# CPU & PCH Temperature



## vollbio (20. Januar 2011)

Hallo,

habe ein Lian Li PC-Q07 m-itx Gehäuse mit i3-540 und dort im Windows-Betrieb ca. 34°c CPU Temperatur. Die PCH Temperatur liegt bei 50°c.

Ist das in Ordnung? Bis wieviel °c darf das sein? Und was sagt die PCH Temperatur eigentlich aus?

Ist sowieso nur ein Office/Internet/Filme schauen PC, von daher wird er nicht durch Spiele belastet.


----------



## Wired (21. Januar 2011)

PCGH gibt Temperaturen eigentlich nur von Benchmarks mit Prime an, das sind dann natürlich die max Temps die in Games nicht erreicht werden und erst recht niemals in nem "HT PC".


----------



## vollbio (21. Januar 2011)

Hi,

danke für die Antwort. Aber ich meine wirklich die "PCH" Temperatur, das ist so beim Mainboard angegeben.

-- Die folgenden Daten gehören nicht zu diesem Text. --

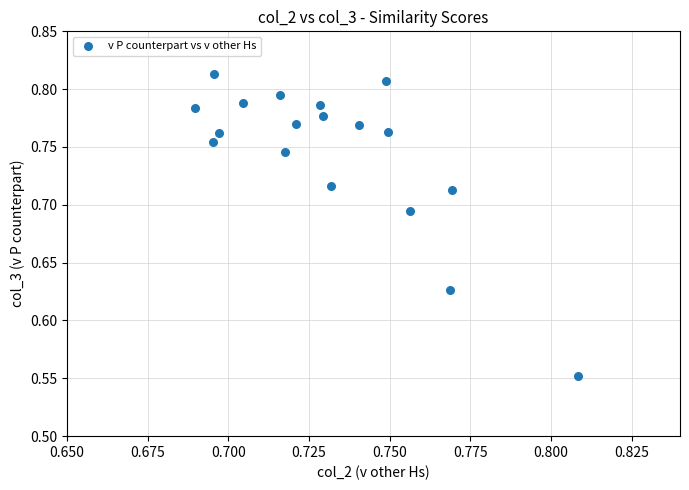

What is the range of Y values (max minus min)?

0.3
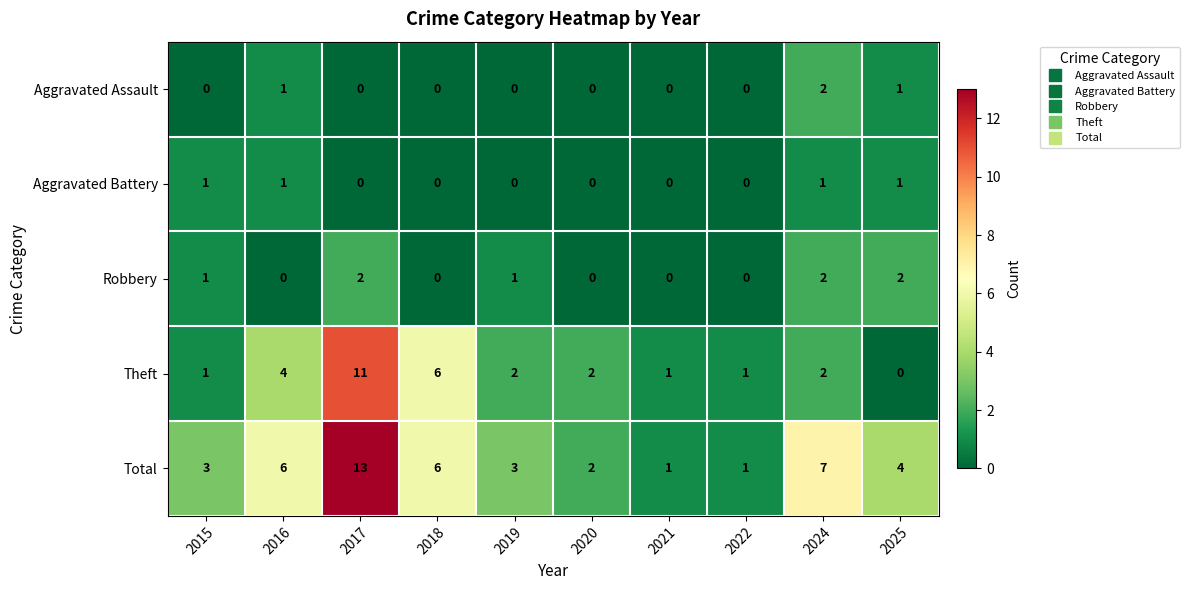

At which label does Total first exceed 4?

2016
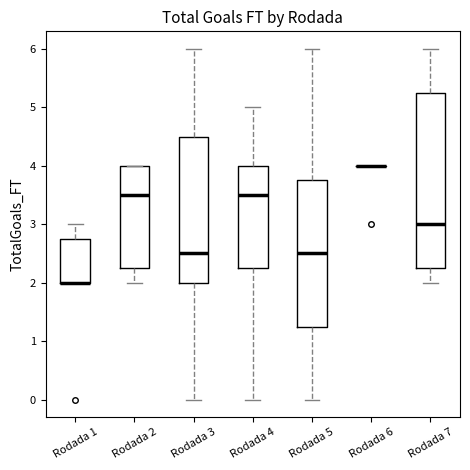

Reading left to right, read every box against the y-axis: the position of its median line, the range the box covers, and the ends of its whiskers. The values are not printed on the chart, so give them approximately, as read against the axis.

Rodada 1: median 2.0 (drawn on the box's lower edge), box 2.0 to 2.8, whiskers 2.0 to 3.0
Rodada 2: median 3.5, box 2.3 to 4.0, whiskers 2.0 to 4.0
Rodada 3: median 2.5, box 2.0 to 4.5, whiskers 0.0 to 6.0
Rodada 4: median 3.5, box 2.3 to 4.0, whiskers 0.0 to 5.0
Rodada 5: median 2.5, box 1.3 to 3.8, whiskers 0.0 to 6.0
Rodada 6: box collapsed to a line at 4.0, whiskers 4.0 to 4.0
Rodada 7: median 3.0, box 2.3 to 5.3, whiskers 2.0 to 6.0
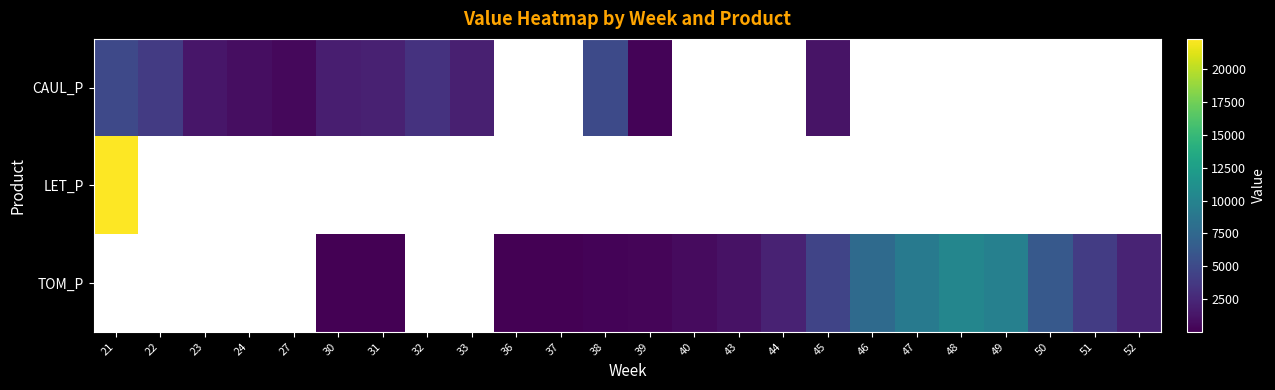

Between 31 and 43, which is larger?

43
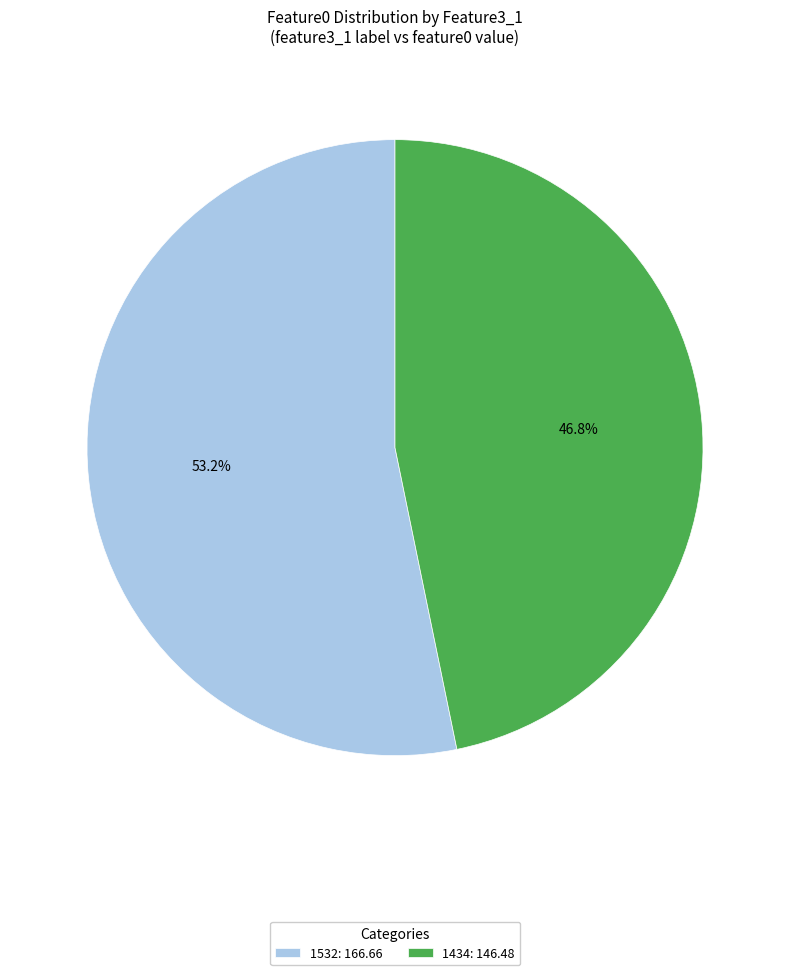

Approximately how many times larger is the value at 1532: 166.66 compared to 1434: 146.48?

1.1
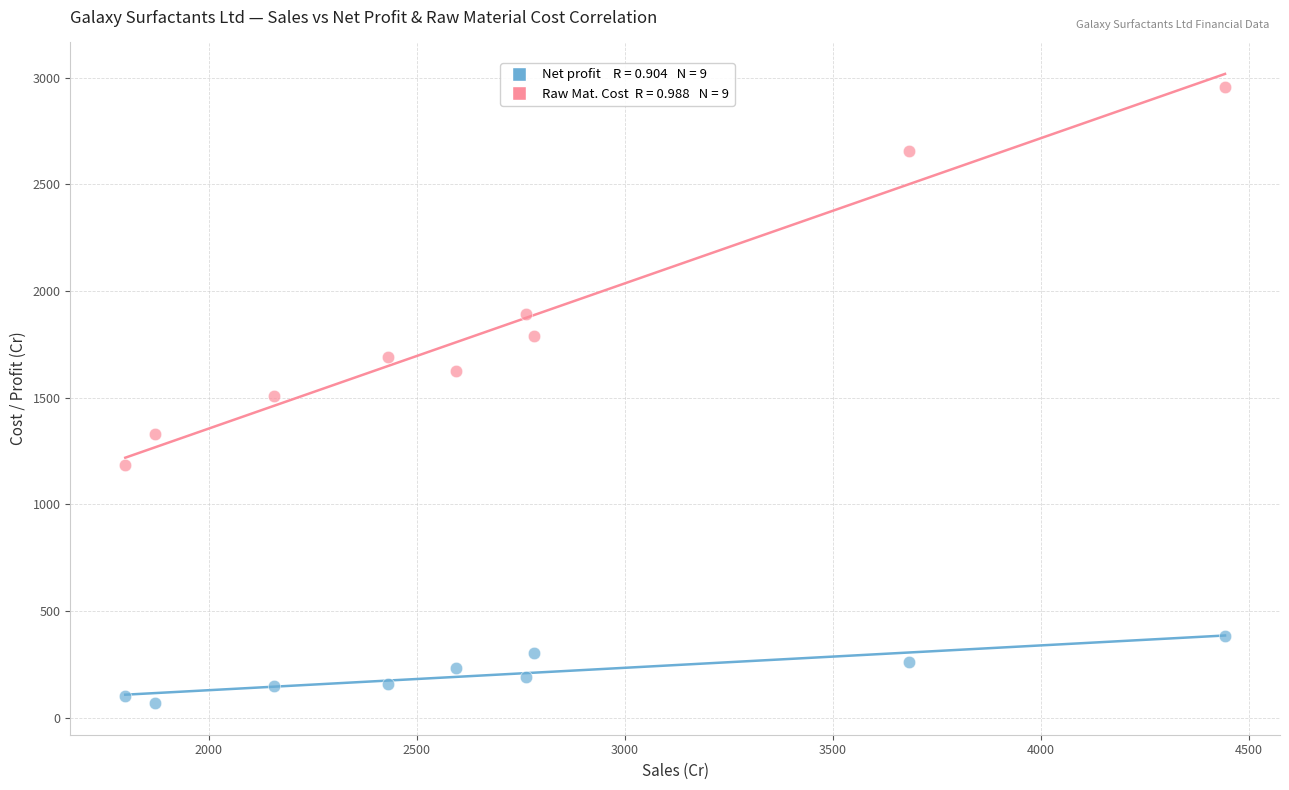

Across all data points, what is the range of X values (max minus min)?

2644.2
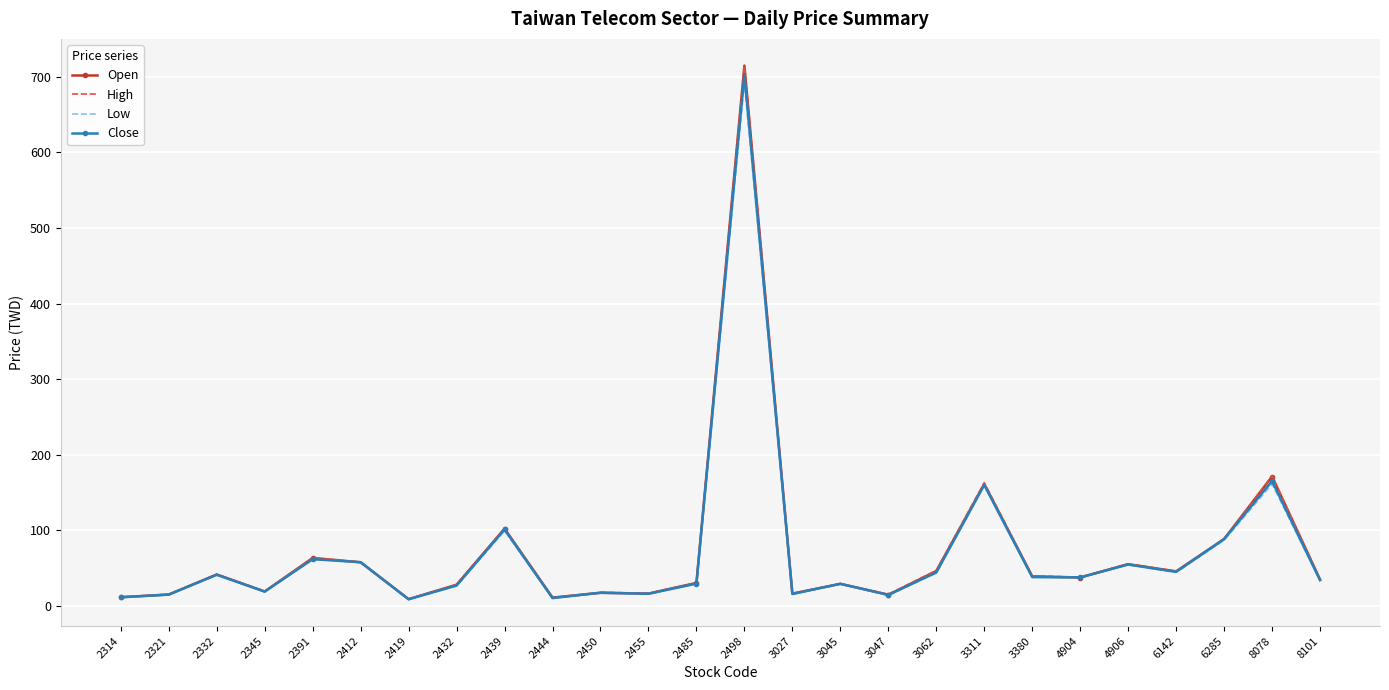

The value of Low at 2419 is 8.5. True or false?

True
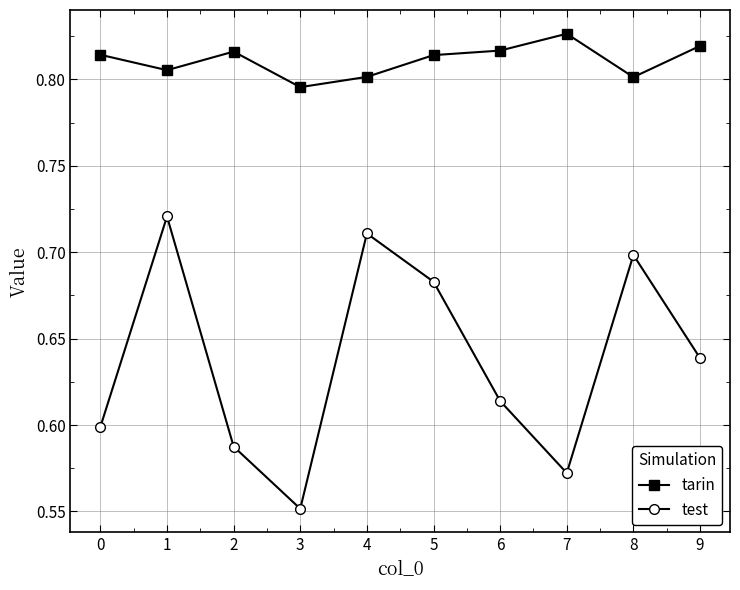

The value of test at 1 is 1.1. True or false?

False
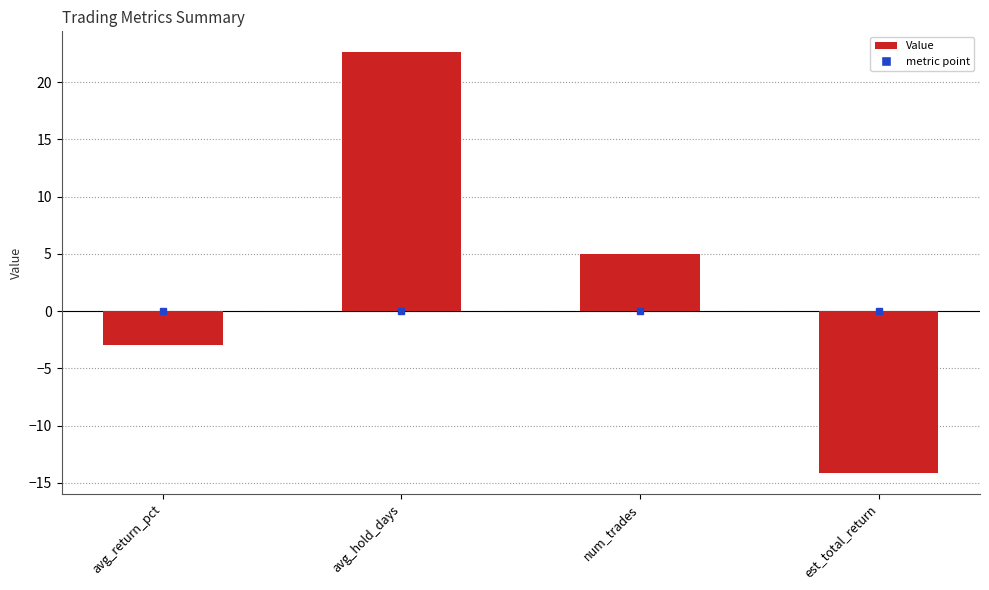

How many categories are shown in the chart?

4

Hier ungefähr bei 13 Sekunden: YouTube - GIGABYTE H55N-USB3 BIOS.wmv

Die Temperaetur liegt übrigens fast konstant bei 49/50°C


----------



## Gast XXXX (21. Januar 2011)

PCH = ehemalige Southbridge

 Völlig in Ordnung, das hält der Chip locker aus.


----------